ROBERT HAMPSON: The first time we demonstrated this, we saw about a 35% improvement in how well they did. We’ve also very recently published another study with more patients in which we also looked at whether there were some other factors affecting memory. And we have seen improvements of up to 55%.
IRA FLATOW: Wow. Now, just to be clear, you did not implant this prosthetic in people, correct? They already had this brain implant in them already?
ROBERT HAMPSON: These are epilepsy patients who are undergoing a study to localize their seizures. So they do have electrodes placed in areas where the doctors can monitor their seizure activity. We don’t implant the electrodes. At present, we don’t have a fully implantable memory prosthetic device. We use a number of computers hooked up to those electrodes.

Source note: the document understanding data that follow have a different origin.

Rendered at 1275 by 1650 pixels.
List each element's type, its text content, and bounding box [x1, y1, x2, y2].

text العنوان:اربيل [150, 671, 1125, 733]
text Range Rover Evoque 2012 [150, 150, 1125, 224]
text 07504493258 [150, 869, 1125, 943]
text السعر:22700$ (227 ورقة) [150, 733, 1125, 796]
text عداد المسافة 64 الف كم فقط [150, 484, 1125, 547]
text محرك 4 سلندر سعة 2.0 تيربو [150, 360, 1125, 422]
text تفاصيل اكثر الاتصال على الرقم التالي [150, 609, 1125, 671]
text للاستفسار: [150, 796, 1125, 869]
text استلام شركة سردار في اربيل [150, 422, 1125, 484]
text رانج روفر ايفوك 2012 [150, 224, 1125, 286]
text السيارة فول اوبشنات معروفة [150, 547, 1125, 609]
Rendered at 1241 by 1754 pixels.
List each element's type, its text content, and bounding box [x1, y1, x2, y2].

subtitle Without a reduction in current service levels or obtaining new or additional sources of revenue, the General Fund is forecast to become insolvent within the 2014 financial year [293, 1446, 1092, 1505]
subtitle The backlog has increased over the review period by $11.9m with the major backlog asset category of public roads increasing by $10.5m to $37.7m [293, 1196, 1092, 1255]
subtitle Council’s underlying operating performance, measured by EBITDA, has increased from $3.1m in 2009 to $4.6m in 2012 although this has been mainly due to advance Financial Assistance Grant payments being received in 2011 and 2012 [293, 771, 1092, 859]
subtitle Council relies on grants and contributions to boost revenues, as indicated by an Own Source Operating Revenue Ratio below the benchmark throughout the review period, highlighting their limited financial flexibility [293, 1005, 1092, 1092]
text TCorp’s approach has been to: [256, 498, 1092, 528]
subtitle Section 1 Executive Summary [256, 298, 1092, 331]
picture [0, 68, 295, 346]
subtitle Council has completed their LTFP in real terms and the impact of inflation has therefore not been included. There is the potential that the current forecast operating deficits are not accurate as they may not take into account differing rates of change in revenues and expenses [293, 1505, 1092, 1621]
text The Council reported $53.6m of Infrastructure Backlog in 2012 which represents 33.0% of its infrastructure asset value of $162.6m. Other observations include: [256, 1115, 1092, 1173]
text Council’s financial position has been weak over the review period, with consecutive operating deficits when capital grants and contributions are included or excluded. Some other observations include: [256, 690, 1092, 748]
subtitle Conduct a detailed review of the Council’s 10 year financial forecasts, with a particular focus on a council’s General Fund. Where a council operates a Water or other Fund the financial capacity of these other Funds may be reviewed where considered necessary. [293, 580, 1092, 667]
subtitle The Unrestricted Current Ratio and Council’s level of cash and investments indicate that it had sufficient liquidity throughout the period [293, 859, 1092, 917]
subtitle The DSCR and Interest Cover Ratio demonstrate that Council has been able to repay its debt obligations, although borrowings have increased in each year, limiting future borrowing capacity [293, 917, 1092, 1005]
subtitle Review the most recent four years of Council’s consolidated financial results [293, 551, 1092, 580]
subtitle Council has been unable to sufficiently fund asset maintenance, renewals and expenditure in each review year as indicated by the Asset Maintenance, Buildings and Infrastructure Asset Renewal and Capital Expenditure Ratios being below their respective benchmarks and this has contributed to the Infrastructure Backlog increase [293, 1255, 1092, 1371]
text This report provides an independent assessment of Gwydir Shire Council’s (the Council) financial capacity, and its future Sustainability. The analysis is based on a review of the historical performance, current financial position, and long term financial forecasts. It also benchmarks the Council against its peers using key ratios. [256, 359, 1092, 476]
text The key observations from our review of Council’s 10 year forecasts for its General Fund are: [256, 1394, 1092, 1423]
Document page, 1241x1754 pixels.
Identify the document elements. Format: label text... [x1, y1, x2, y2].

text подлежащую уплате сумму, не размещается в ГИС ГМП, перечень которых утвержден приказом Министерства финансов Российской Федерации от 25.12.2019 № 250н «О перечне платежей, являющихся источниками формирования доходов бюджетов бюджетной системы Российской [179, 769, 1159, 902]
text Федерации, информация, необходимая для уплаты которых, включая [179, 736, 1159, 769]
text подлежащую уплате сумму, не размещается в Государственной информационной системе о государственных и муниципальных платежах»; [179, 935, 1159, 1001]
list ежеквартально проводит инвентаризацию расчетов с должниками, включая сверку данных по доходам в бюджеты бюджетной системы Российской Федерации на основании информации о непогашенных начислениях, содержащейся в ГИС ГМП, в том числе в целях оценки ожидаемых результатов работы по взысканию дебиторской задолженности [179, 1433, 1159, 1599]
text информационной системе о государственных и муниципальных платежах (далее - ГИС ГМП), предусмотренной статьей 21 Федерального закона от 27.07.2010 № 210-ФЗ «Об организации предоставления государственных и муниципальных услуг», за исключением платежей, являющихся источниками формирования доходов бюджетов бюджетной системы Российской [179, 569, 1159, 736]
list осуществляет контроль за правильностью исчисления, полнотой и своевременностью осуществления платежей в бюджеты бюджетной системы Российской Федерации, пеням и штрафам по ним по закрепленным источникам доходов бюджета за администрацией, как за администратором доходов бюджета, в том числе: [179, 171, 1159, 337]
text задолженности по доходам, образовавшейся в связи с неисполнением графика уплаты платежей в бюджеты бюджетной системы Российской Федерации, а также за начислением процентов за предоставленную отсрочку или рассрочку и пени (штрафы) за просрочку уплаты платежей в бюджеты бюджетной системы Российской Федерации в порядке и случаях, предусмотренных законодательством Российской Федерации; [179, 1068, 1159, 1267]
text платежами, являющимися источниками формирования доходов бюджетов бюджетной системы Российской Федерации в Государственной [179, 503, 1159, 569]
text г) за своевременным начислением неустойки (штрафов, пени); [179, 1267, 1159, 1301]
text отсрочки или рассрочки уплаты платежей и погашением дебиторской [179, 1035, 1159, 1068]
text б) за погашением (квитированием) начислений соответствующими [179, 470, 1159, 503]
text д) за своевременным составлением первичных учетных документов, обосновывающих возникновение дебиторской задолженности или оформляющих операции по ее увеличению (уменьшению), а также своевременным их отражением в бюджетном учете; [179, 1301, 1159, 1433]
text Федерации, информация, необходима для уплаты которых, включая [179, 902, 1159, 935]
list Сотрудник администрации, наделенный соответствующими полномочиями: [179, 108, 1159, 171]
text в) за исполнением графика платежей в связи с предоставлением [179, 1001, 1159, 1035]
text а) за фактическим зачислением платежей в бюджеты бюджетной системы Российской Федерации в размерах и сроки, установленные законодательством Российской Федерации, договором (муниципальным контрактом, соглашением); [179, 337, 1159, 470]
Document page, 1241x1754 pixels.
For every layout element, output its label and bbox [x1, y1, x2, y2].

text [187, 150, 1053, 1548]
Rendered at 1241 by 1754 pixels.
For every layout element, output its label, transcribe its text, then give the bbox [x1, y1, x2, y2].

Our initial target will be to see if we can, if not reverse, at least slow down the degradation that is seen with Alzheimer’s disease. So that’s our very first target, is what can we do for patients with Alzheimer’s disease? We also are looking at, will this be effective in cases of traumatic brain injury, stroke, epilepsy of course, Parkinson’s disease, any of the brain conditions in which memory starts to fail?
IRA FLATOW: This whole concept is amazing. Where did you get the idea for a brain prosthetic?
ROBERT HAMPSON: A lot of this stems from about 40 years of research into how the hippocampus actually is involved in memory research. But as far as making this a prosthetic, I’m a big fan of science fiction, and I was heavily inspired by the Six Million Dollar Man. So I like to say that science fiction inspired me to do science, and the science I do is an awful lot like science fiction.
IRA FLATOW: That’s cool. Let’s just wrap up by trying to understand when this might be available for the public. We all hear this stuff. We say, I know somebody who could use this. But we’re talking many years away, aren’t we?
ROBERT HAMPSON: We are, although some of the initial trials will probably start within a year. But it’s like any other development that we say, it’s five years out, it’s 10 years out, it’s 20 years out. I like to think that the first implementations are within five years.
IRA FLATOW: Is that right? And how would you then choose who gets this?
ROBERT HAMPSON: Oh, that is actually a very good question. Number one, these would have to be volunteers. And number two, we would be looking at probably Alzheimer’s patients and those who are just in the early stages of losing their memory. When the memory function gets very bad, we don’t yet know how well this is going to work. But if we can slow down the progress, then those would be the patients we would work with first.
IRA FLATOW: All right. I want to thank you very much for taking the time to be with us today.
ROBERT HAMPSON: And thank you, Ira. Very happy to be here.
IRA FLATOW: Dr. Robert Hampson is a neuroscientist at Wake Forest University School of Medicine in Winston-Salem, North Carolina.